Zach Myrow wants you to take the Bible with a grain of salt.
His work "Salis Bible / Salt Bible" is part art piece, part social commentary, and encourages a spirit of reflection and questioning when it comes to Christianity's holy book.
He told The Huffington Post, "The Salis Bible is a response to fundamentalist Christians who interpret the Bible as inerrant truth, and believe it gives them the right to restrict the freedoms of others in a democracy that promises separation of church and state. It is a request for readers to keep an open mind and to draw their own moral conclusions."
Myrow said he was inspired by readers of the Bible: those who take it literally and those who take it with a grain of salt. He commented, "I see a lot of issues in American history that have been swayed by those who take the Bible literally, such as gay rights, reproductive rights, and evolution," which is why he chose to make the Bible the subject of his piece.

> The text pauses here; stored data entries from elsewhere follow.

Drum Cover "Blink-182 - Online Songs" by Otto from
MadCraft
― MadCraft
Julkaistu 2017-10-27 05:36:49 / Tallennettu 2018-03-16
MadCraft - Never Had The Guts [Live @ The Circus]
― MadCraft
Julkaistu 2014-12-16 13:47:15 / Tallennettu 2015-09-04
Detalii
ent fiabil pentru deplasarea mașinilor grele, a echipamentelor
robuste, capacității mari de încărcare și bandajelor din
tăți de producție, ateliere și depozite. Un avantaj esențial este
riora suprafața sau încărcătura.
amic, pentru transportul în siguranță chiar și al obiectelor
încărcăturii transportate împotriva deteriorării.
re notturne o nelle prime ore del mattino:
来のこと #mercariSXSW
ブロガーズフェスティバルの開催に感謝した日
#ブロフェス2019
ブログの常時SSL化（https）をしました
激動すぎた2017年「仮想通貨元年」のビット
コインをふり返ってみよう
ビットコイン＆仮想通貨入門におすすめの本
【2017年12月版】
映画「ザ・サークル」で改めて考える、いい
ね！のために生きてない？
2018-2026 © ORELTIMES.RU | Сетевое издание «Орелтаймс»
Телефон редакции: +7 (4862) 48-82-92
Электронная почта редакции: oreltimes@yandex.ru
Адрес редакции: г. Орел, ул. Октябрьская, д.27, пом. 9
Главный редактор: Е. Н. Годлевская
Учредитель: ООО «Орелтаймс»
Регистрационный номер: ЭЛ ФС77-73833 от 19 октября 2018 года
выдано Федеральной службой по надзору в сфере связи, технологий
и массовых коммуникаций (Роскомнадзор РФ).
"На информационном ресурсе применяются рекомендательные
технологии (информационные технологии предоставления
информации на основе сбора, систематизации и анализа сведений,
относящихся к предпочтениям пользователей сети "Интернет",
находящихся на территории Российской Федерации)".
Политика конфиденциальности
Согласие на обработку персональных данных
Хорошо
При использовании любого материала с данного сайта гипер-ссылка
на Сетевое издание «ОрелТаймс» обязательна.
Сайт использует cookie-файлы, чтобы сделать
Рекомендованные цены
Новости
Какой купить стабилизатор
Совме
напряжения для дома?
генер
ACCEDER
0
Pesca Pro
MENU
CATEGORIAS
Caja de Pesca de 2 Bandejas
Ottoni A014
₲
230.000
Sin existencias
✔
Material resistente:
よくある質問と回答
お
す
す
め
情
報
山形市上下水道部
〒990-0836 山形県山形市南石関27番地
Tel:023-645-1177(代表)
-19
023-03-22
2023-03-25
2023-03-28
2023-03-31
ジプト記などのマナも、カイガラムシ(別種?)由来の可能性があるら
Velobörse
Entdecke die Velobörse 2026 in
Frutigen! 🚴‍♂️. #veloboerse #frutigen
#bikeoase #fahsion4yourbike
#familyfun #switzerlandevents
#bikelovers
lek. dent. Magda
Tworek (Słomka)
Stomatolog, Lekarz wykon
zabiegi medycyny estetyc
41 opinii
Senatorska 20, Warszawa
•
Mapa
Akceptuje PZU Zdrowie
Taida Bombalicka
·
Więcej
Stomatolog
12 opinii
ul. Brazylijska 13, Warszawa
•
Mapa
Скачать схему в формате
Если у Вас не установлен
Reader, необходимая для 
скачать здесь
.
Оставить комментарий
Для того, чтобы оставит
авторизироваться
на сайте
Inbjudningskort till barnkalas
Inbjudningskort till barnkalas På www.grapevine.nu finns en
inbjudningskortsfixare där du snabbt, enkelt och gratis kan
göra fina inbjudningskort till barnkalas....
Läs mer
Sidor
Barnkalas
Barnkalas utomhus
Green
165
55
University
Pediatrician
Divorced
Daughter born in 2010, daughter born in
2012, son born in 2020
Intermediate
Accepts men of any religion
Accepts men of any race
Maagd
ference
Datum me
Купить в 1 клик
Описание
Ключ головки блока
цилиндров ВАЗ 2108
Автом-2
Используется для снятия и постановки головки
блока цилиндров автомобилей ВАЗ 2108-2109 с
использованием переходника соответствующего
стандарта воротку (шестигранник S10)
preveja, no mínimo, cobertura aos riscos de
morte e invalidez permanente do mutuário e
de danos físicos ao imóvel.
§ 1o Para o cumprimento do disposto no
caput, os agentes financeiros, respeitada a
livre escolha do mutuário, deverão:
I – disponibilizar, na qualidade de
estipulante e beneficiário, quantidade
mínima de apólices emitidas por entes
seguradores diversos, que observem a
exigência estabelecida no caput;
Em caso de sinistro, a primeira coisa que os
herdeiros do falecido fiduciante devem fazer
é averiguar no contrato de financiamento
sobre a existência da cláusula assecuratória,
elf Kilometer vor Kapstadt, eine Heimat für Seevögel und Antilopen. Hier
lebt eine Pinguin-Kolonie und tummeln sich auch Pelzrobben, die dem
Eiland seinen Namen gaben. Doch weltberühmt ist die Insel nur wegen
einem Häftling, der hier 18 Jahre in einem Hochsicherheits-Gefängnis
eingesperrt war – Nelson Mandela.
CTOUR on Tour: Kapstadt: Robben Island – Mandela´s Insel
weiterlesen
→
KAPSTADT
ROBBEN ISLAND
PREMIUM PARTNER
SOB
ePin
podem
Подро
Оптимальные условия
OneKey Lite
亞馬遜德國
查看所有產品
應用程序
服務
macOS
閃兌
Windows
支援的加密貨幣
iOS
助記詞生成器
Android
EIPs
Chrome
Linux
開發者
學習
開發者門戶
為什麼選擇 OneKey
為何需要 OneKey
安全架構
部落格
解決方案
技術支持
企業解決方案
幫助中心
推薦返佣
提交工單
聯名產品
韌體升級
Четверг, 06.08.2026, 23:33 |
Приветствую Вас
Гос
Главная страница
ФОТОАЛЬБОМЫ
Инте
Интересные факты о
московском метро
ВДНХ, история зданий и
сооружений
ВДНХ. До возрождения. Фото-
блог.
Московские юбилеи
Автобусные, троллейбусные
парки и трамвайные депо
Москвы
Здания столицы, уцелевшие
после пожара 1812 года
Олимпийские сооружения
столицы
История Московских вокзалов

The work is intended to provoke a discussion and promote critical thinking. After all, faith and doubt can co-exist, and some would say that doubt is necessary for faith.
The origin of the phrase "taken with a grain of salt," is attributed to Pliny the Elder, who advised that "a grain of salt" be added to an antidote recipe in his 77 A.D. Naturalis Historia, implying that it could lessen injurious effects of poison.
The Salt Bible may be the perfect gift for the modern-day doubting Thomas, but Myrow told HuffPost that he isn't planning on selling the Salis Bible.